With his arm propped up onto the table, August rested his forehead in his hand and stared at the floor. Breaking the silence, he spoke, "I can't stomach another drink." There was a long pause as he rocked his head back and forth. He slip his eyes over the palms of his upturned hands to wipe the exhaustion from his stinging lids. He looked around the room with his bloodshot eyes. Then rested his head in his hands. "I'm going to be sick."
Ex turned toward him, "This celebration isn't over."
"What are we celebrating?" retorted August. Another long pause. He stood up slowly. "I'm gonna go."
"Fuck it. I'll go with you," Ex said. He pushed his drink away and looked up to August, "We'll share a cab."
"That's it?" I thought to myself, "The ceremony is over? Now we can comfortably forget the man now deep sixed?"
Ex turned to me, "Let's blow this joint."

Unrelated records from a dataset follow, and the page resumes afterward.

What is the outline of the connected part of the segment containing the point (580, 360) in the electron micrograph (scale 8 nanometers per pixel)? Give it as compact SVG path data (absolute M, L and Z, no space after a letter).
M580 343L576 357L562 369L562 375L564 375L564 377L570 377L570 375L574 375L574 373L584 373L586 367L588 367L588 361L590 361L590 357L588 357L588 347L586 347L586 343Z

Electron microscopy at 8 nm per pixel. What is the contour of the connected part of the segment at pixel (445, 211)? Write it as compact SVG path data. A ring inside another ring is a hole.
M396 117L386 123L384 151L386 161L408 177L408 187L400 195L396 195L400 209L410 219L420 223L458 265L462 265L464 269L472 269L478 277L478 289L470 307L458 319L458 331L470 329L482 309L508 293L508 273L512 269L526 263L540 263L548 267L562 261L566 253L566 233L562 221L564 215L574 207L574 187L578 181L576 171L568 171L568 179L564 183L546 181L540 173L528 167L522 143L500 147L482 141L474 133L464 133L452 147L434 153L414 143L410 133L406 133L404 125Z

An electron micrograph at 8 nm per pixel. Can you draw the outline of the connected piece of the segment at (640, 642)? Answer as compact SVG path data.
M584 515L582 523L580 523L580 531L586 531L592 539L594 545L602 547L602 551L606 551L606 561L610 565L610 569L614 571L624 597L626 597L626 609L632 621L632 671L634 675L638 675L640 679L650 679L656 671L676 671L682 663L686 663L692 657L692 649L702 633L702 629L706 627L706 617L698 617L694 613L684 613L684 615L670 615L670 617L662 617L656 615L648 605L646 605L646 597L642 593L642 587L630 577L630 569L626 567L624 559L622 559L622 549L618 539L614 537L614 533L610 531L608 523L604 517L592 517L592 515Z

I was too comfortable to leave. The darkness was soothing. I didn't want to go home. I didn't want to sit in an empty room and bounce my depression off the walls, letting it reflect back to me.
"Go ahead," I replied, "I'm staying."
"You all right?" asked Zelda, "Can you make it home?"
I knew the fucking bitch couldn't care less is I ever made it home. Her patronizing suggestion of concerns was annoying.
"Yeah."
"Better days," said Ex. "I'll see you then."
"No doubt."
Ex and Zelda got up from the table. August turned to leave. Ex and Zelda followed him. They made their way toward the exit. I watched them disappear through it. I welcomed the solitude. At the same time, I'd never felt so alone. By myself and with no other distraction, I watched the people from the fringe of the place, sipping my rum and coke. The usual cast of characters was assembled. Same people, different faces, sipping drinks and choking down cigarettes. It was late and people were dancing to the thump of the heavily based music. The base structured the environment, acting as a unifying force, oppressing individuality. It set the mood and defined the expressions of motion. The movements on the small floor were filled with erotic suggestion, making up a sexual tapestry. They moved with their bodies while their faces remained devoid of expression. Their humanity had been pounded out of the them by the echo base. I lusted for the women, some of whom were in various states of underdress and falling out of their clothes.
Fuck them. My depression was heavy. My mood darkened. I stared at the dancing people, shrouded by the smoke filled room and erratic lights, as I sunk. It embittered me. I felt the blackness in my soul as I sipped my drink. Dazed from exhaustion and drunk, I moved my gaze away from the dance floor. I turned my head and looked to the exit trying to escape from something.
As my vision panned the distance from the dance floor toward the exit, a beam of light ricochet off something familiar. I thought that I glimpsed someone I knew. It was a recognized silhouette, a remembered figure. Whomever it may have been, they were lost in the confusion of movement. I got up from the table and walked to the dance floor searching for a person I hadn't really recognized in the mob. An irrational sense of desperation over took me. I looked over the people on the dance floor. I accidentally bumped into a woman. She dismissed the jolt with disdain. The look on her face made me want to rip her fucking head off. I continued to search, looking over the collective mass, but at the same time focusing in on the individuals. I failed to find whomever it was I thought I saw.